Ukraine crisis: US and EU to intensify Russia sanctions
The US and EU are preparing to impose fresh sanctions against Russian individuals and companies.
The move comes amid continuing action by pro-Russian separatists in Ukraine.
Western nations accuse Moscow of supporting separatist gunmen who are occupying official buildings in cities across eastern Ukraine.
The separatists continue to hold seven Western military observers who were seized last week in the region.
Meanwhile, officials say the mayor of the eastern Ukrainian city of Kharkiv, Hennadiy Kernes, is in a serious condition after being shot in the back.
Monday also saw pro-Russian separatists seize a local government building in Kostyantynivka, the latest move in a campaign of defiance against the government in Kiev that has encompassed a dozen other cities in eastern Ukraine.
Gunmen wearing uniforms with no insignias moved into the building and raised the flag of the self-proclaimed "Donetsk Republic".
They were also reported to be in control of the police station in the town, which is located between the town of Slavyansk and the city of Donetsk, both also controlled by separatists.
US President Barack Obama confirmed the stepping up of sanctions, which he said was part of a "calibrated effort" to change Russia's behaviour in Ukraine, during a visit to the Philippines.
He said the measures were in response to Moscow's failure to uphold an international accord aimed at peacefully resolving the Ukraine crisis.
Mr Obama said the sanctions - which will be announced in detail later in Washington - would target individuals and companies, as well as some high-tech exports to Russia. But he acknowledged it was uncertain whether they would have any effect.
He said they were not aimed at Russian President Vladimir Putin personally.
"The goal is to change his calculus with respect to how the current actions that he's engaging in could have an adverse impact on the Russian economy over the long haul," he said.
Meanwhile, ambassadors from the 28 EU member states are meeting in Brussels to agree new sanctions against Russia.
The US and EU already have assets freezes and travel bans in place targeting a number of Russian individuals and firms accused of playing a part in the annexation of Crimea last month.
BBC Europe correspondent Chris Morris says it is expected that the ambassadors will add another 15 people in positions of power to the list of those to whom sanctions apply.
Our correspondent says the White House wants a show of unity from the US and Europe, but there is little consensus within the EU at the moment for implementing broader economic sanctions against Russia.

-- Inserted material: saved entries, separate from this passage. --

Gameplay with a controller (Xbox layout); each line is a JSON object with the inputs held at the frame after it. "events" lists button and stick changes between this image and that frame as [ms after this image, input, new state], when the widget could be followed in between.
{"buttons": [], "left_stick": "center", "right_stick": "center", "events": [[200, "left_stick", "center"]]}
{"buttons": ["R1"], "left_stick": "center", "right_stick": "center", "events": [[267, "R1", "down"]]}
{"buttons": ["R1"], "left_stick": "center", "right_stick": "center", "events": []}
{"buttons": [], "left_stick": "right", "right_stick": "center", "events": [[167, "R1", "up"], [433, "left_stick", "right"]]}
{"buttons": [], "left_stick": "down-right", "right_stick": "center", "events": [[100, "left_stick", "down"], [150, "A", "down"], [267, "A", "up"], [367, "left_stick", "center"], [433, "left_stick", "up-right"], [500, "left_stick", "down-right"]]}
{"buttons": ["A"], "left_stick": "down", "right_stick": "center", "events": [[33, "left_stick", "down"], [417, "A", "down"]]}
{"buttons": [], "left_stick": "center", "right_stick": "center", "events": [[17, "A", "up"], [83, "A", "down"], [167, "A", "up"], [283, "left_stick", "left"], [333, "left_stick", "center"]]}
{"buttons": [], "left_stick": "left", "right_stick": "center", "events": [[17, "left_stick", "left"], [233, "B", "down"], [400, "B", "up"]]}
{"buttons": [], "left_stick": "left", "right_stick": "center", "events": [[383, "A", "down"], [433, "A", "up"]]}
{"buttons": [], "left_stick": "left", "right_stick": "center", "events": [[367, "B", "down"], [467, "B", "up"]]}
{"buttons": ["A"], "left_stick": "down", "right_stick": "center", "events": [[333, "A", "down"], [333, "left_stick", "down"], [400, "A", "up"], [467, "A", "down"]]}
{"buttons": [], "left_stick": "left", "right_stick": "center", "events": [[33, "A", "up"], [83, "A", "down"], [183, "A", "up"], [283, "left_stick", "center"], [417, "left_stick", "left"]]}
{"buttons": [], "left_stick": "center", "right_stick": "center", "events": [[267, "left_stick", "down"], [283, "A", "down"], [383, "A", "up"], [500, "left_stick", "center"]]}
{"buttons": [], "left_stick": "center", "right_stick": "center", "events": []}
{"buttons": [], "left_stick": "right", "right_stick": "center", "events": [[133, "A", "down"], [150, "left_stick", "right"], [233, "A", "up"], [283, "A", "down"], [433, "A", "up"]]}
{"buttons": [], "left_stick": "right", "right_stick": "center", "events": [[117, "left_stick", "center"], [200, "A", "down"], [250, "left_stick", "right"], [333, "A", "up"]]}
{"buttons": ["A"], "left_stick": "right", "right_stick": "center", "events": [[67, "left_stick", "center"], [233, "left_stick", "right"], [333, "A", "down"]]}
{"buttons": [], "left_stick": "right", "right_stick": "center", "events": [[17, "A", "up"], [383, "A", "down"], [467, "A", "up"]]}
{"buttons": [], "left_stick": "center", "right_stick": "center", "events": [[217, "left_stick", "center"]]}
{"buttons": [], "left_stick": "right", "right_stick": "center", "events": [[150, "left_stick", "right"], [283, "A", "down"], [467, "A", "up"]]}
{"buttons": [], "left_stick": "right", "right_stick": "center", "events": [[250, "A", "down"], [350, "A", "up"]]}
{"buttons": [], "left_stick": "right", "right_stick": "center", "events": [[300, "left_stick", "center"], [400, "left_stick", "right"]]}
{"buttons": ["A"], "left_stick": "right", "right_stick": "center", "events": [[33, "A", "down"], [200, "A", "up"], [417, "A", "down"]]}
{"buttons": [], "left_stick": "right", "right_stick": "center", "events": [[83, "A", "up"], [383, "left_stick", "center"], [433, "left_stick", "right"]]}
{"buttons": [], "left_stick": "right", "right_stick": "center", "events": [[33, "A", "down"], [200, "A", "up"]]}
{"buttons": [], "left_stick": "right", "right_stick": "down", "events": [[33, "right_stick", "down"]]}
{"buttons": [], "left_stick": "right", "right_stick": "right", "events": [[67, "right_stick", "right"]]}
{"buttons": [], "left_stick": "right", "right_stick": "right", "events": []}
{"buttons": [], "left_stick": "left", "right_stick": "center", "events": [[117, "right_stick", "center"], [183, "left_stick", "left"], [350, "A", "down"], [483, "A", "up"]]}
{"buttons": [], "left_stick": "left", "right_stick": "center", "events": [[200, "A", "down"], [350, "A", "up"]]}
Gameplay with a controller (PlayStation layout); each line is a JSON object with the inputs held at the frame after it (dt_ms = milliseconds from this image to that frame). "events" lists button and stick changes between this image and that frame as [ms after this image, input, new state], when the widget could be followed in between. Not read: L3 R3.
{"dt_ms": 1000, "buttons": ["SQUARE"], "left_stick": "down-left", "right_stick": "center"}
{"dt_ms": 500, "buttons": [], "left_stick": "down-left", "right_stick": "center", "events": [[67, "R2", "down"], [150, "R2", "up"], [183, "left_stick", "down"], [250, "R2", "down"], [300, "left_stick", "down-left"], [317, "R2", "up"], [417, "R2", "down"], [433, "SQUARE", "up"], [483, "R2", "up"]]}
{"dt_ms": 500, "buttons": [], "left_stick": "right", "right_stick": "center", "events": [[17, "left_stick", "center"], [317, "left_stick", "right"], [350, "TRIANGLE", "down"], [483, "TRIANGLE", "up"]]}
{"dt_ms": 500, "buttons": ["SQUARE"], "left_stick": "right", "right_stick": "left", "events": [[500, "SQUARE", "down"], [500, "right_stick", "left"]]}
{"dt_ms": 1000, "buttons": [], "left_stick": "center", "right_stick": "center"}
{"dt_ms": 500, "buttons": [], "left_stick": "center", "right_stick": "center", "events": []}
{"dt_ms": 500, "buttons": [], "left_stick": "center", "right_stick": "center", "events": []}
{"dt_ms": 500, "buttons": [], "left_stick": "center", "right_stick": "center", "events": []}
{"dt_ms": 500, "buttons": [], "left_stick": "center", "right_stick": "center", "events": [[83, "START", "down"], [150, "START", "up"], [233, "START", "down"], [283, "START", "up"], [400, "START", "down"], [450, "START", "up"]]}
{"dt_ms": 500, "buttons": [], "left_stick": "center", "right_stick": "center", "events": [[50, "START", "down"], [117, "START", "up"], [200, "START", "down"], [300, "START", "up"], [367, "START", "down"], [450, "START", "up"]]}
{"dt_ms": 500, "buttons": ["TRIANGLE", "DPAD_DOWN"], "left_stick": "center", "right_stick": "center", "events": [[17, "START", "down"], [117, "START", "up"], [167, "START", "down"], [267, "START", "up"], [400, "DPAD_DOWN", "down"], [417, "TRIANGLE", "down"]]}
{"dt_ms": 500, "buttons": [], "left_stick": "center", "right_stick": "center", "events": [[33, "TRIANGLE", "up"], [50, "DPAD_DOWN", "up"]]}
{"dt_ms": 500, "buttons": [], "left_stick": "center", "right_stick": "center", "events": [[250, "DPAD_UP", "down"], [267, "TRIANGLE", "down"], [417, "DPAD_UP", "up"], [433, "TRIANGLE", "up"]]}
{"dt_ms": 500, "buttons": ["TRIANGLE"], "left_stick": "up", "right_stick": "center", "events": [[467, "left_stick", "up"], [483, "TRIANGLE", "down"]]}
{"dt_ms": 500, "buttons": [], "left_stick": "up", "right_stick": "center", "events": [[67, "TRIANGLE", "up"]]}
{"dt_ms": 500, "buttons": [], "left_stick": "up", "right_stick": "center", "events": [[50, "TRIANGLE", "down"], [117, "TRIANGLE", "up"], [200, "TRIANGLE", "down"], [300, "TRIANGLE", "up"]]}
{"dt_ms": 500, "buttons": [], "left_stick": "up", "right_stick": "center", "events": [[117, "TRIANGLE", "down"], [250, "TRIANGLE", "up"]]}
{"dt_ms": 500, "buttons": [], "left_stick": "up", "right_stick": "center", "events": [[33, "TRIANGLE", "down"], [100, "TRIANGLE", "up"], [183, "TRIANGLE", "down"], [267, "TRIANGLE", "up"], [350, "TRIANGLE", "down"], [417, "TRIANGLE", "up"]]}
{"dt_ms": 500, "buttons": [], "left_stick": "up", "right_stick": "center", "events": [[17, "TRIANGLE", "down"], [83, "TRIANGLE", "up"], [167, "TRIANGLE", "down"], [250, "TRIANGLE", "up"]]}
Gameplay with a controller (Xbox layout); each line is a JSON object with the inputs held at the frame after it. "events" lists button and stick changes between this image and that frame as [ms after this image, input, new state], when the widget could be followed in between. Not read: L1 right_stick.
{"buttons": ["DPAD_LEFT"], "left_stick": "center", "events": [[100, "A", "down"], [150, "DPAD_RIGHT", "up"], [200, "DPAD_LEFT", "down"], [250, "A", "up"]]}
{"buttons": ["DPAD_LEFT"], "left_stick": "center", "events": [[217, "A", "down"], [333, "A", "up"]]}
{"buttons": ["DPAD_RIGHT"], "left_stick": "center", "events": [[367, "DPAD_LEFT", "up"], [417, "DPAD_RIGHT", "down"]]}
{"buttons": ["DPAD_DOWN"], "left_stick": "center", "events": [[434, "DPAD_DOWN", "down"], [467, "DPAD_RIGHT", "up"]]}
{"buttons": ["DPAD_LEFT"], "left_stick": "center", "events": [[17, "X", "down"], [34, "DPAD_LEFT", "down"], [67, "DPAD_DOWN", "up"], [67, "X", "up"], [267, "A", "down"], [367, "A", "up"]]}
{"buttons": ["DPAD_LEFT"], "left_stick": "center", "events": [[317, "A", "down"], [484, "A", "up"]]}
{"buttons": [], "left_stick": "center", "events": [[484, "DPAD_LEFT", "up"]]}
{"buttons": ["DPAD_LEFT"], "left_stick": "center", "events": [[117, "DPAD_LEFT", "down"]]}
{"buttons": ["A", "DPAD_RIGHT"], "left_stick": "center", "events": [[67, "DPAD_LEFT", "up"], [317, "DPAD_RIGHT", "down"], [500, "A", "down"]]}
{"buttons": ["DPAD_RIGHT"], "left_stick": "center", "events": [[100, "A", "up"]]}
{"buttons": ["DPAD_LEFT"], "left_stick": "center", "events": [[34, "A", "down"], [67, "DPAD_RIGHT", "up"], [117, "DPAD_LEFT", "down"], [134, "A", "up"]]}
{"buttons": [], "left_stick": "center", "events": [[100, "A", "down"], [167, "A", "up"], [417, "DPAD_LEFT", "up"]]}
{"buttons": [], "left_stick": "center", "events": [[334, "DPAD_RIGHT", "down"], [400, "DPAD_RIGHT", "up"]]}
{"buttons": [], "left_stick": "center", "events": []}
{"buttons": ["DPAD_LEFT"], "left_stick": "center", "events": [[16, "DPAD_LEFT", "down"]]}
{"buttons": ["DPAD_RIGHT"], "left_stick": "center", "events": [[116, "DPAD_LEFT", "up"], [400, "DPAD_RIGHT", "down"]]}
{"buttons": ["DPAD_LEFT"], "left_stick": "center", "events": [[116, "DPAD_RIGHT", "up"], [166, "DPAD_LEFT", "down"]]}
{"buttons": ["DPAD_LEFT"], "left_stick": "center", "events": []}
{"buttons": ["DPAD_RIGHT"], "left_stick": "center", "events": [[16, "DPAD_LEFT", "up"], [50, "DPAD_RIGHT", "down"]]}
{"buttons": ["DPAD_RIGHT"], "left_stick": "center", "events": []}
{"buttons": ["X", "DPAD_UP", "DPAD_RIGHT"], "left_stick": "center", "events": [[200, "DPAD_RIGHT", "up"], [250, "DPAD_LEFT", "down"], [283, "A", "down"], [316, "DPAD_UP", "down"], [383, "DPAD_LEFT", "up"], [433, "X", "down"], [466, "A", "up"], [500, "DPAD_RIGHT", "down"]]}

Eight foreign observers - who were operating under the auspices of the Organization for Security and Co-operation in Europe (OSCE) - were led into Sloviansk town hall by masked gunmen and shown to the media on Sunday.
German monitor Col Axel Schneider, who spoke for the group, stressed they were not Nato officers - contrary to claims made by the separatists - nor armed fighters, but diplomats in uniform.
Later, one of the group - a Swede - was freed for medical reasons.
Germany strongly criticised the group's appearance before the media.
"The public parading of the OSCE observers and Ukrainian security forces as prisoners is revolting and blatantly hurts the dignity of the victims," said a statement (in German) from Foreign Minister Frank-Walter Steinmeier.
He added that Russia had a duty to "influence" the separatists so that the other members of the mission could be freed as soon as possible.
Earlier, self-declared Sloviansk Mayor Vyacheslav Ponomaryov said there was the possibility of exchanging the monitors for militia members held by the Kiev government.
Russia, an OSCE member, has pledged to "take all possible steps" to secure the observers' release.
The fate of five Ukrainian military officers accompanying the mission is unknown.